_Input data:_
__________
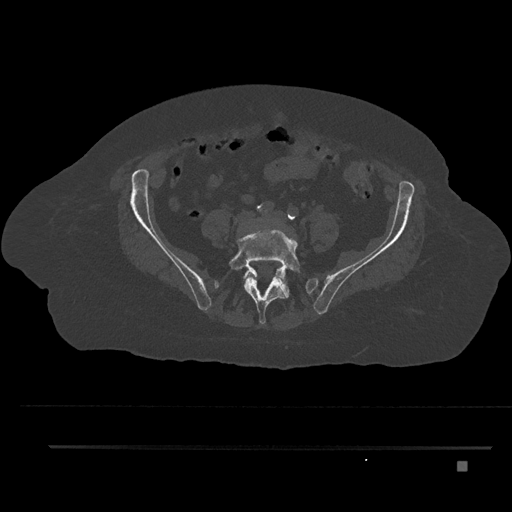
CT including the spine, one axial slice. Slice 40 of 797 in the series (ordered by position). 120 kVp. Bone window (W 1800 / L 400 HU). 512 × 512 image matrix, field of view 437 × 437 mm. Patient: female, 76 years. From the clinical record (not read from this slice): primary cancer: lung; vertebrae with lytic lesions (as recorded): T11, L3.
Outlined on this slice (semi-automatically segmented with operator editing):
- L4 vertebra: bounding box [x1, y1, x2, y2] px = [246, 272, 287, 284]
- L5 vertebra: [228, 220, 300, 325]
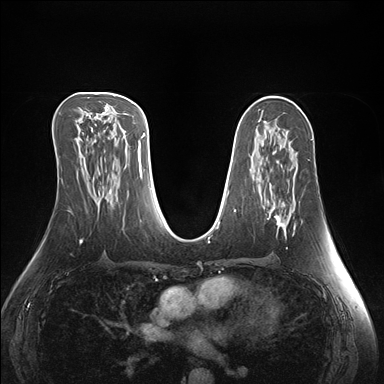
Breast MRI (dynamic contrast-enhanced), one axial slice; position 83 of 176 along the scan axis; dynamic contrast-enhanced series, time point 2 of 7 at this slice position (early post-contrast); 1.5 T; TE 1.5 ms, TR 4.1 ms; 384 × 384 image matrix, field of view 360 × 360 mm. Female patient.
Annotated regions visible in this slice (semi-automatically segmented with operator editing):
- enhancing-tissue mask used for the functional tumour volume (all voxels passing the contrast-enhancement thresholds inside the analysis volume; usually the tumour): bounding box [x1, y1, x2, y2] px = [268, 209, 295, 232]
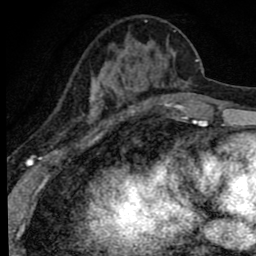
Breast MRI (dynamic contrast-enhanced), one axial slice. Position 27 of 80 along the scan axis. Cropped to one breast. Dynamic contrast-enhanced series, time point 2 of 8 at this slice position (early post-contrast). 1.5 T. TE 2.8 ms, TR 7.2 ms. 2 mm slice thickness. 256 × 256 image matrix, field of view 140 × 140 mm. Female patient.
Annotated regions visible in this slice (semi-automatic segmentation, software-assisted and operator-edited):
- enhancing-tissue mask used for the functional tumour volume (all voxels passing the contrast-enhancement thresholds inside the analysis volume; usually the tumour): box from (x=89, y=21) to (x=176, y=118) px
__________
_What is needed:_ Please copy, exactly and only, the lines of the listing that run from the one holding "Outlined on this" through its last line, and exclude pictures.

_Problem solution:_
Outlined on this slice (semi-automatically segmented with operator editing):
- L4 vertebra: bounding box [x1, y1, x2, y2] px = [246, 272, 287, 284]
- L5 vertebra: [228, 220, 300, 325]
Breast MRI (dynamic contrast-enhanced), one axial slice; position 83 of 176 along the scan axis; dynamic contrast-enhanced series, time point 2 of 7 at this slice position (early post-contrast); 1.5 T; TE 1.5 ms, TR 4.1 ms; 384 × 384 image matrix, field of view 360 × 360 mm. Female patient.
Annotated regions visible in this slice (semi-automatically segmented with operator editing):
- enhancing-tissue mask used for the functional tumour volume (all voxels passing the contrast-enhancement thresholds inside the analysis volume; usually the tumour): bounding box [x1, y1, x2, y2] px = [268, 209, 295, 232]
Breast MRI (dynamic contrast-enhanced), one axial slice. Position 27 of 80 along the scan axis. Cropped to one breast. Dynamic contrast-enhanced series, time point 2 of 8 at this slice position (early post-contrast). 1.5 T. TE 2.8 ms, TR 7.2 ms. 2 mm slice thickness. 256 × 256 image matrix, field of view 140 × 140 mm. Female patient.
Annotated regions visible in this slice (semi-automatic segmentation, software-assisted and operator-edited):
- enhancing-tissue mask used for the functional tumour volume (all voxels passing the contrast-enhancement thresholds inside the analysis volume; usually the tumour): box from (x=89, y=21) to (x=176, y=118) px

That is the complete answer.